Scenarios are posed; freshers are given time to read; and at the end, the group discusses any consent issues and how we personally might react. Consent facilitators are there to answer questions that otherwise go unanswered. I once had a participant brush away his 2012 Bieber-bangs and ask, in the mire of fresher’s week awkwardness, how one could ask for consent without killing his partner’s arousal. I looked at that man, gave him an equally awkward answer, regarding dirty talk and body language too explicit to be recorded here, but felt, in hindsight, glad that someone had given him the straight answer needed to be a consent-focussed partner, however awkward that exchange had been for both of us. Indubitably, students are emboldened by the safe space of consent workshops, free to ask questions and receive practical answers that the Epigeum stick figures are unable to give.

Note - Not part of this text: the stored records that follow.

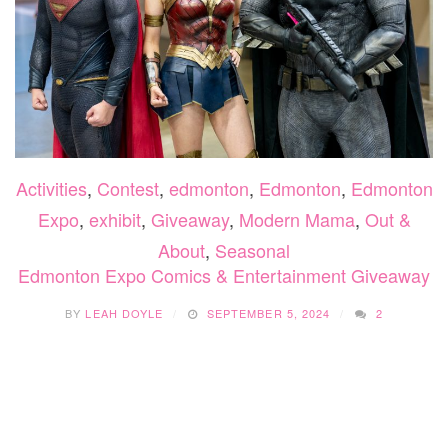
Activities
,
Contest
,
edmonton
,
Edmonton
,
Edmonton
Expo
,
exhibit
,
Giveaway
,
Modern Mama
,
Out &
About
,
Seasonal
Edmonton Expo Comics & Entertainment Giveaway
BY
LEAH DOYLE
SEPTEMBER 5, 2024
2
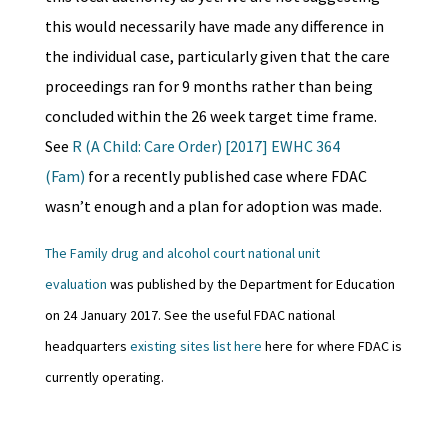
this would necessarily have made any difference in
the individual case, particularly given that the care
proceedings ran for 9 months rather than being
concluded within the 26 week target time frame.
See
R (A Child: Care Order) [2017] EWHC 364
(Fam)
for a recently published case where FDAC
wasn’t enough and a plan for adoption was made.
The Family drug and alcohol court national unit
evaluation
was published by the Department for Education
on 24 January 2017. See the useful FDAC national
headquarters
existing sites list here
here for where FDAC is
currently operating.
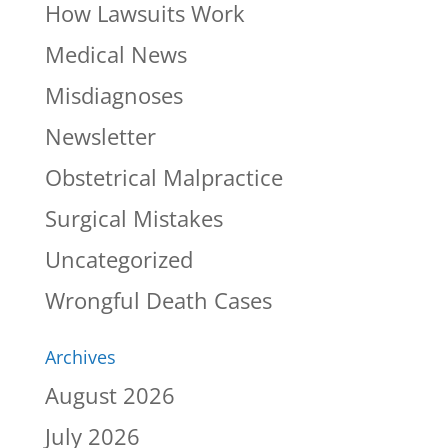
How Lawsuits Work
Medical News
Misdiagnoses
Newsletter
Obstetrical Malpractice
Surgical Mistakes
Uncategorized
Wrongful Death Cases
Archives
August 2026
July 2026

There is a darker side to these consent workshops. Students have asked me how it could be rape if someone, blackout drunk, hadn’t said, ‘no.’ Bop outfits, however fashionable, tasteful, and well-themed, have subjected their female wearers to name-calling of the harshest degree. “Whore.” “Slut.” “Slag.” These words are not the arsenal of a drink-emboldened stranger down Cornmarket. They are said jokingly. Endearingly, even. By other students. University administration and the misguided writers of Consent Matters are disconnected from the reality of sexual assault and harassment in Oxford. A course which divorces consent education from face-to-face discussion is ineffective. The students most likely to take, with earnest attention, this online consent course are the least likely to need its guidance. The University must impose a mandatory course, consistent across colleges, which allows discussion between consent facilitators, freshers, and their peers. It is worth the expense and time for us to answer those awkward real-life questions and, in doing so, reduce the emotional and physical danger to our students.

The author wishes to remain anonymous.